Footnotes to Long Island History

Old Cordwood Industry on L.I.

Thomas R. Bayles



For nearly 100 years, up to about 1900, the cutting and shipping of cordwood was an important industry in the central part of Long Island from Lake Grove to Middle Island and Ridge, and on the north side from Stony Brook to Wading River.

 The wood was cut during the winter months and during good weather was hauled by teams to the north side of the Island, where it was piled in long piles alongside the landing roads leading down to the Sound Shore at Miller Place, Mt Sinai, Wading River Woodville Landing (now Shoreham) and large quantities of wood was also loaded from the docks at Stony Brook, Setauket and Port Jefferson.

 The plains between the middle and north side of the Island, which today are practically bare of trees, yielded in those days as high 50,000 cords of wood, mostly pine. Most of the wood shipped was pine, although some bak wood was also shipped.

 During the open season a number of sloops and schooners were engaged in carrying the wood from various landings to New York, and also up the Hudson River to Haverstraw where it was used in the brick yards in curing bricks. The boats would "lay on," as they called it, that is come as close to the beach at high tide as possible. As the tide went down, the men with teams hauled the wood from the piles above the beaches and to the boats, where it was loaded. The men had to work fast in order to get the boat loaded before tide rose again, when it would have to be ready to sail. Sometimes several boats would be loading at the same time, which made a scene of great activity on the beach, and the work often ran late into the night, according to the tides. Men were often called out in the middle of the night to go over to the Sound and to "load sloop."

 Thousands of cords of wood were cut every winter on the farms by men who came down from Amityville and other sections for the winter and were paid fifty to seventy cents a cord. They lived in farm building and some of them built rude huts in the woods where they lived for the winter.

 Cordwood cutting is almost a lost art in these days, and among the very few remaining men who were active in the wood business in the latter part of the past century is Lewis Ritch of Middle Island, who is 92 years of age and still cuts up all all the wood at the woodpile for the wood-burning family cook stove which they use. In addition to this, last winter he sawed up about 40 half-cord piles of fireplace wood which he sells at his home. Many a colorful tale Mr. Ritch can tell of the years when he sailed the wood loops to Haverstraw and of the Industry that brought in thousands of dollars each year to the farmers in this area. Mr. Ritch is a great walker and still walks nearly two miles to see some of his neighbors and back again.

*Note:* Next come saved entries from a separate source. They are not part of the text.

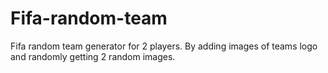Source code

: # Fifa-random-team
Fifa random team generator for 2 players.
By adding images of teams logo and randomly
getting 2 random images.
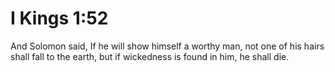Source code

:# I Kings 1:52

And Solomon said, If he will show himself a worthy man, not one of his hairs shall fall to the earth, but if wickedness is found in him, he shall die.
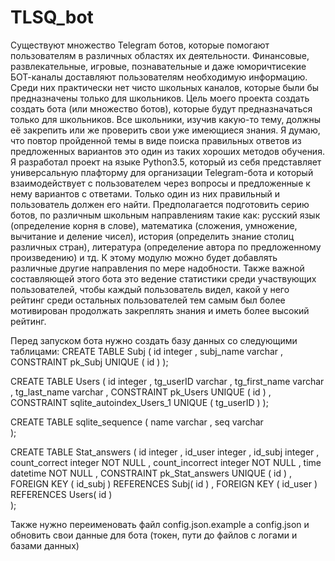 # TLSQ_bot

  Существуют множество Telegram ботов, которые помогают пользователям в различных
областях их деятельности. Финансовые, развлекательные, игровые, познавательные и даже
юморичтисекие БОТ-каналы доставляют пользователям необходимую информацию. Среди них
практически нет чисто школьных каналов, которые были бы предназначены только для
школьников. Цель моего проекта создать создать бота (или множество ботов), которые будут
предназначаться только для школьников. Все школьники, изучив какую-то тему, должны её
закрепить или же проверить свои уже имеющиеся знания. Я думаю, что повтор пройденной темы в
виде поиска правильных ответов из предложенных вариантов это один из таких хороших методов
обучения.
  Я разработал проект на языке Python3.5, который из себя представляет универсальную
плафторму для организации Telegram-бота и который взаимодействует с пользователем через
вопросы и предложенные к нему вариантов с ответами. Только один из них правильный и
пользователь должен его найти. Предполагается подготовить серию ботов, по различным
школьным направлениям такие как: русский язык (определение корня в слове), математика
(сложения, умножение, вычитание и деление чисел), история (определить знание столиц различных
стран), литература (определение автора по предложенному произведению) и тд. К этому модулю
можно будет добавлять различные другие направления по мере надобности.
  Также важной составляющей этого бота это ведение статистики среди участвующих
пользователей, чтобы каждый пользователь видел, какой у него рейтинг среди остальных
пользователей тем самым был более мотивирован продолжать закреплять знания и иметь более
высокий рейтинг.


Перед запуском бота нужно создать базу данных со следующими таблицами:
СREATE TABLE Subj ( 
	id                   integer   ,
	subj_name            varchar   ,
	CONSTRAINT pk_Subj UNIQUE ( id ) 
 );

CREATE TABLE Users ( 
	id                   integer   ,
	tg_userID            varchar    ,
	tg_first_name        varchar    ,
	tg_last_name         varchar    ,
	CONSTRAINT pk_Users UNIQUE ( id ) ,
	CONSTRAINT sqlite_autoindex_Users_1 UNIQUE ( tg_userID ) 
 );

CREATE TABLE sqlite_sequence ( 
	name                 varchar    ,
	seq                  varchar    
 );

CREATE TABLE Stat_answers ( 
	id                   integer   ,
	id_user              integer   ,
	id_subj              integer   ,
	count_correct        integer NOT NULL  ,
	count_incorrect      integer NOT NULL  ,
	time                 datetime NOT NULL  ,
	CONSTRAINT pk_Stat_answers UNIQUE ( id ) ,
	FOREIGN KEY ( id_subj ) REFERENCES Subj( id )  ,
	FOREIGN KEY ( id_user ) REFERENCES Users( id )  
 );


Также нужно переименовать файл config.json.example а config.json и обновить свои данные для бота (токен, пути до файлов с логами и базами данных)



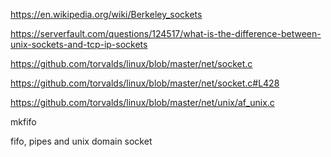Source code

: 
https://en.wikipedia.org/wiki/Berkeley_sockets


https://serverfault.com/questions/124517/what-is-the-difference-between-unix-sockets-and-tcp-ip-sockets

https://github.com/torvalds/linux/blob/master/net/socket.c

https://github.com/torvalds/linux/blob/master/net/socket.c#L428

https://github.com/torvalds/linux/blob/master/net/unix/af_unix.c

mkfifo

fifo, pipes and unix domain socket

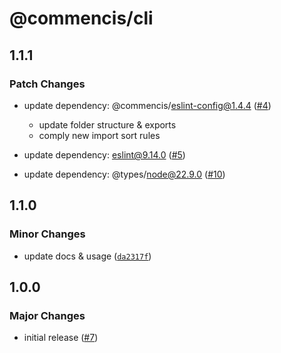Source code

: # @commencis/cli

## 1.1.1

### Patch Changes

- update dependency: @commencis/eslint-config@1.4.4 ([#4](https://github.com/Commencis/cli/pull/4))

  - update folder structure & exports
  - comply new import sort rules

- update dependency: eslint@9.14.0 ([#5](https://github.com/Commencis/cli/pull/5))

- update dependency: @types/node@22.9.0 ([#10](https://github.com/Commencis/cli/pull/10))

## 1.1.0

### Minor Changes

- update docs & usage ([`da2317f`](https://github.com/Commencis/cli/commit/da2317fb6cf2d438edb41838e0c143c98345644e))

## 1.0.0

### Major Changes

- initial release ([#7](https://github.com/Commencis/cli/pull/7))
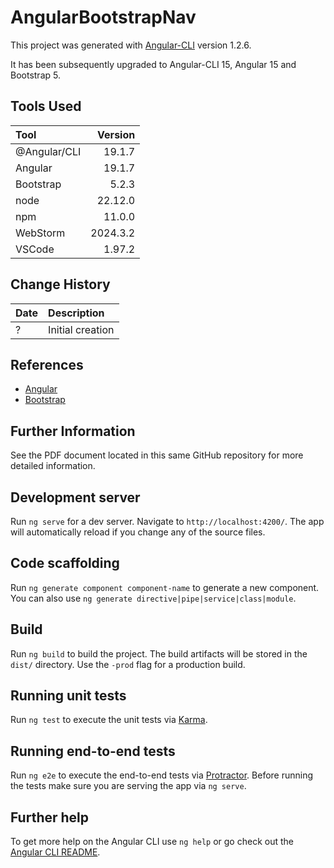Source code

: # AngularBootstrapNav

This project was generated with [Angular-CLI](https://github.com/angular/angular-cli) version 1.2.6.

It has been subsequently upgraded to Angular-CLI 15, Angular 15 and Bootstrap 5.

## Tools Used

| Tool         |  Version |
|:-------------|---------:|
| @Angular/CLI |   19.1.7 |
| Angular      |   19.1.7 |
| Bootstrap    |    5.2.3 |
| node         |  22.12.0 |
| npm          |   11.0.0 |
| WebStorm     | 2024.3.2 |
| VSCode       |   1.97.2 |


## Change History

| Date | Description                                   |
|:-----|:----------------------------------------------|
| ?    | Initial creation                              |

## References

* [Angular](https://angular.dev/overview)
* [Bootstrap](https://material.angular.io/)


## Further Information

See the PDF document located in this same GitHub repository for more detailed information.

## Development server

Run `ng serve` for a dev server. Navigate to `http://localhost:4200/`. The app will automatically reload if you change any of the source files.

## Code scaffolding

Run `ng generate component component-name` to generate a new component. You can also use `ng generate directive|pipe|service|class|module`.

## Build

Run `ng build` to build the project. The build artifacts will be stored in the `dist/` directory. Use the `-prod` flag for a production build.

## Running unit tests

Run `ng test` to execute the unit tests via [Karma](https://karma-runner.github.io).

## Running end-to-end tests

Run `ng e2e` to execute the end-to-end tests via [Protractor](http://www.protractortest.org/).
Before running the tests make sure you are serving the app via `ng serve`.

## Further help

To get more help on the Angular CLI use `ng help` or go check out the [Angular CLI README](https://github.com/angular/angular-cli/blob/master/README.md).
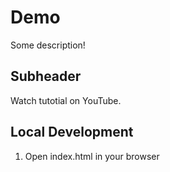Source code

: # Demo

Some description!

## Subheader

Watch tutotial on YouTube.

## Local Development

1. Open index.html in your browser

 The old wheelright shop in Yaphank of Charles Marvin was an important part of the wood business, as it was there that the farm wagons which carried the wood were built and kept in repair. The scene has changed and the old wheelright shop is gone, and also the teams and wagons that hauled the wood over the country roads across the Island, also the boats that carried the wood to the distant markets. All that is left to remind the present generation of a profitable industry that once gave employment to a large number of men, are the old landing roads leading down through the hills to the Sound shore. These are mostly hard surfaced highways which carry thousands of cars loaded with pleasure seekers  who go to enjoy the sunshine and the fine salt water bathing in Long Island Sound in the summer time.